Packet loss for 100, 80, 60, 40, and 20 nodes.

Considering Fig. 3, which illustrates the number of packets received at the base station, despite the higher packet loss rate in the DRL method compared to the RL method, the network throughput is increased. This suggests that the DRL algorithm utilizes network resources more effectively, transmitting a greater number of packets. Although some packets are lost due to increased traffic or network congestion, the total number of successfully delivered packets to the destination exceeds that of the RL method. Therefore, the increased packet loss rate does not necessarily imply reduced performance but rather reflects the DRL method’s maximized exploitation of the network capacity.
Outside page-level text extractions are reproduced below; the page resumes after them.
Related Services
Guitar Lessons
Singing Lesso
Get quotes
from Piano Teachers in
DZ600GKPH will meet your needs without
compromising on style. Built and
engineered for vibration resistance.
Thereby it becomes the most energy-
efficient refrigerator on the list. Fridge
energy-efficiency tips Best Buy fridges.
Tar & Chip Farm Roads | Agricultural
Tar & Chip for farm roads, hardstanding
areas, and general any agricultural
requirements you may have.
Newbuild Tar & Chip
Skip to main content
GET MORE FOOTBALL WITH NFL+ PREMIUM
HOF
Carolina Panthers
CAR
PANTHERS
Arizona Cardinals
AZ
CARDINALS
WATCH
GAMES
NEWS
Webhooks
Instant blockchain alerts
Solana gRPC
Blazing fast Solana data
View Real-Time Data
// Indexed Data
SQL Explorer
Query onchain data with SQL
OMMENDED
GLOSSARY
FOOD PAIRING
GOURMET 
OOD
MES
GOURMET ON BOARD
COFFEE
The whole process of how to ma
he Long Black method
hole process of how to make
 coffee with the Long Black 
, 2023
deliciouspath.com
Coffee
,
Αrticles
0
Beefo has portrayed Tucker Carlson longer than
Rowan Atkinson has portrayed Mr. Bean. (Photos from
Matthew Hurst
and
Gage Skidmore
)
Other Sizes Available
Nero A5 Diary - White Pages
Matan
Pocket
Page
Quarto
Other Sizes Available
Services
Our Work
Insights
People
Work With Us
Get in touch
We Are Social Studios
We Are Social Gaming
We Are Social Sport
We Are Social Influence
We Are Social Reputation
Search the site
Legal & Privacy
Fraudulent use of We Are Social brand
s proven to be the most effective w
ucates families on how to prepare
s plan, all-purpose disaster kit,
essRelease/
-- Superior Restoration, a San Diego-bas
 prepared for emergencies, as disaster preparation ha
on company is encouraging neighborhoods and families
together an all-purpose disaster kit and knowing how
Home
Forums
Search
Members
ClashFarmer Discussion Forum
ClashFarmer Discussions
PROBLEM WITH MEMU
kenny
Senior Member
Furthermore, Fig. 5a–i show the remaining energy (in Joules) of the sensor nodes in the 550th training iteration for networks of 100, 80, 60, 40, and 20 nodes, respectively. From rounds 170 to 240, the energy of the sensor is reduced because it is placed at night, during which the amount of energy that can be collected is also reduced. Figure 5b demonstrates the transmission rate (packets/round) of the sensor node in the 550th episode of rounds 1–240. Up to the 50th round, the sensors try to increase the transmission rate to the base station. However, with the decrease in energy, the transmission rate of the sensor node also decreases. As the energy levels of the sensor node progressively rise, the transmission rate also increases. The sensor node tries to set the count of packets transmitted in each round to 24. The quantity of sent packets per round is finally set to 27 for networks with 60, 40, and 20 sensors, respectively, as shown in Fig. 5d,f,h,j.

Fig. 5figure 5

The amount of remaining energy in each round and the quantity of packets sent for different node numbers.